2.2.5.4 Le cas particulier du monde cistercien

Pour le monde cistercien, à l’origine, il semble que les clochers aient été considérés comme des éléments superflus. En effet, les premiers réglements de l’ordre signalent que les clochers doivent être de bois, continuant l’idée-force de ce mouvement religieux de rejet des signes ostentatoires de richesse matérielle, et non de pierre.
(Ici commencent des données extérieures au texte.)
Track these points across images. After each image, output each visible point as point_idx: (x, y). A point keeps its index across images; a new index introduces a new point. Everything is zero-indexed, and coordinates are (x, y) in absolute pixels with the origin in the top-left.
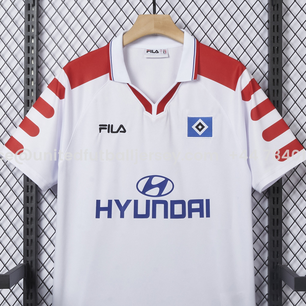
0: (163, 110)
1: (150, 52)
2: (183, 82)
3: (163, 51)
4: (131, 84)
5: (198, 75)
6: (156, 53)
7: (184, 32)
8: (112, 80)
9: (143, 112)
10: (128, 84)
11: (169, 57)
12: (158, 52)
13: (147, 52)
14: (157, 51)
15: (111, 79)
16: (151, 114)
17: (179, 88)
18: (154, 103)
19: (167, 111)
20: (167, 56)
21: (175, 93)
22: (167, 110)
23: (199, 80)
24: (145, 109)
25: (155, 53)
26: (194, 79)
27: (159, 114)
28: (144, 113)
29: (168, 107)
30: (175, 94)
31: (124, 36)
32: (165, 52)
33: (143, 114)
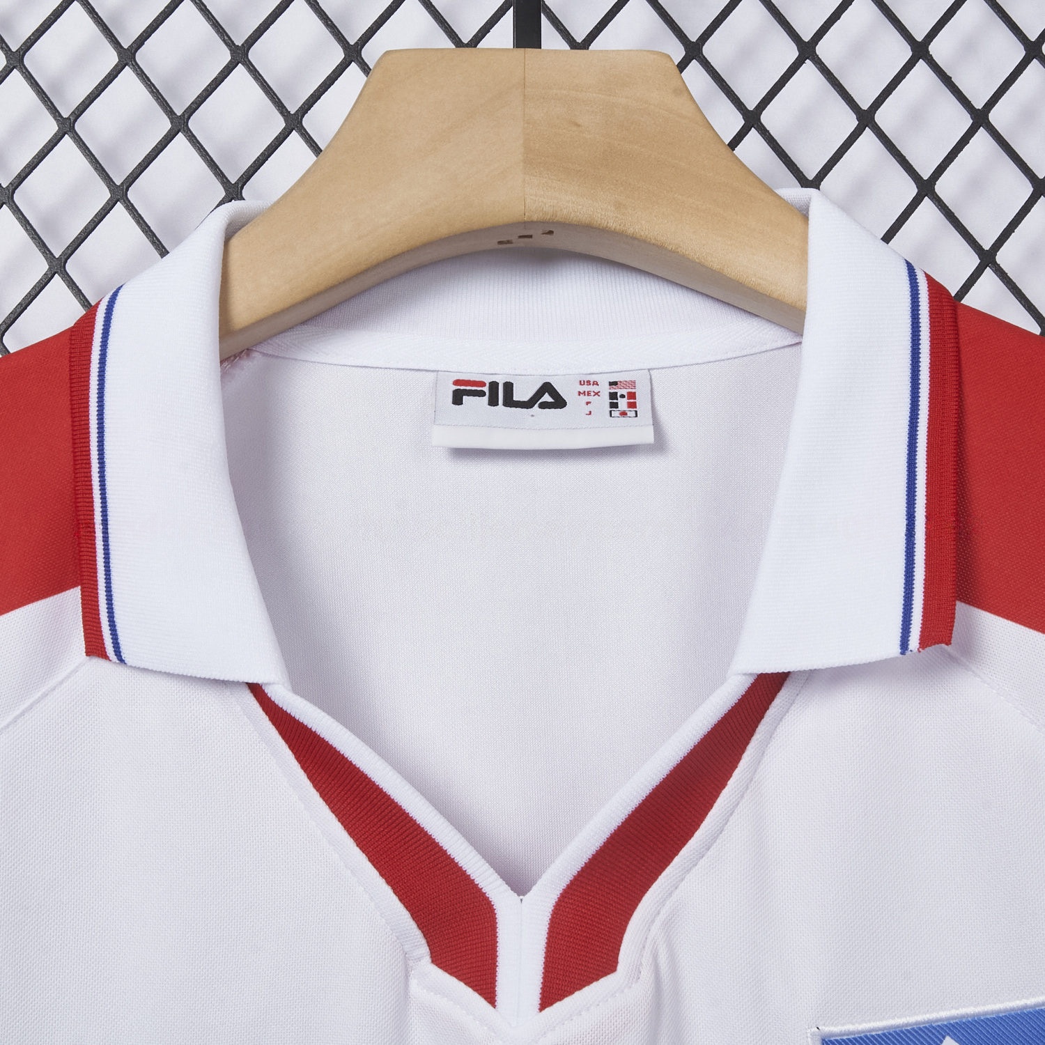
0: (607, 965)
1: (486, 399)
2: (810, 676)
3: (605, 390)
4: (282, 695)
5: (961, 607)
6: (544, 406)
7: (803, 214)
8: (104, 656)
9: (407, 977)
10: (256, 690)
11: (659, 445)
12: (559, 403)
13: (457, 398)
14: (547, 388)
15: (95, 647)
16: (490, 997)
17: (771, 735)
18: (520, 886)
19: (647, 974)
20: (648, 436)
21: (732, 783)
22: (647, 960)
23: (969, 653)
24: (423, 950)
25: (528, 405)
26: (925, 642)
27: (568, 1001)
28: (414, 984)
29: (655, 928)
30: (725, 793)
31: (234, 242)
32: (623, 404)
33: (404, 994)
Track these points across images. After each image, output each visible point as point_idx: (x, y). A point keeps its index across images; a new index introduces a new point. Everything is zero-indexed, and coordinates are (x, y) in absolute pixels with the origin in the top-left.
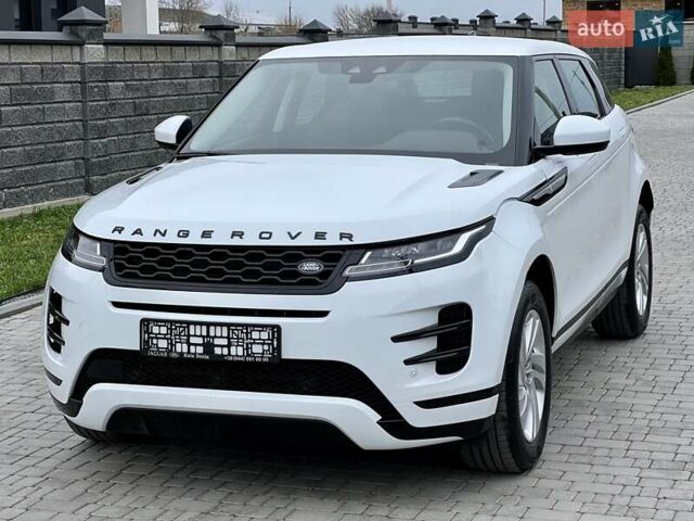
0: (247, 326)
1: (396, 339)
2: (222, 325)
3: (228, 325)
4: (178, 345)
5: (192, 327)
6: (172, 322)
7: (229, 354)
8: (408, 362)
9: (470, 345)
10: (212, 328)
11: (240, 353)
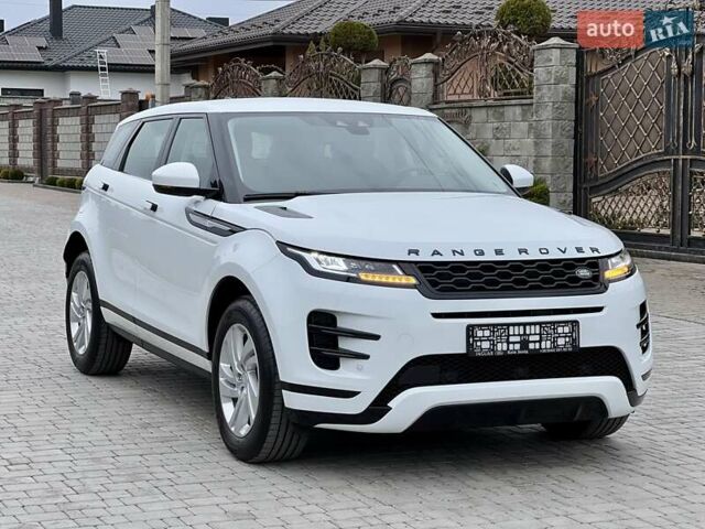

De plus, ultérieurement, durant l’époque gothique, la construction d’un clocher de pierre dans un monastère alsacien fait l’objet d’une demande spécifique au siège de l’ordre :

‘[1157]. C. 16. Turres lapidae ad campanas non fiant. […]’ ‘[1274]. C. 25. Petitio abbatis de Vallium-Villario de campanili lapideo faciendo : cum propter ventorum impetum periculosum sit in illa abbatia facere ligneum campanile, exauditur, dummodo quantitatem et formam debitam contra simplicitatem ordinis non excedat. ( Statuta selecta capitulorum generalium ordinis Cisterciensis , in Martène et Durand, Thesaurus novus anecdotorum , tome IV, 1717, col. 1243-1279) ’ ‘[1157]. C. 16. On ne fera pas de tours de pierre pour les cloches. […]’ ‘[1274]. C. 25. La demande de l’abbé de Honcourt pour faire un campanile de pierre du fait qu’à cause des vents forts, il est dangereux dans cette abbaye de faire un campanile de bois, est entendu [et accepté] pourvu que cela n’excède pas la taille et la forme recommandée par notre ordre.’

En résumé, les clochers s’affirment véritablement comme un élément architectonique important à l’époque romane. Ils prennent une importance visuelle et symbolique indéniable. En corollaire, les cloches deviennent donc un élément très important dans la vie quotidienne. Par leur présence majeure, elles vont rythmer la vie médiévale. L’emplacement de ces clochers est également révélateur d’une grande importance de cette structure : lorsqu’il se trouve à la croisée du transept, il occupe d’une certaine façon le cœur de l’édifice. Dans d’autres cas, le clocher donne à l’édifice une allure plus élancée. L’absence presque complète de clochers dans les abbayes cisterciennes nous indiquent que ces tours étaient d’ores et déjà devenues des symboles de pouvoir.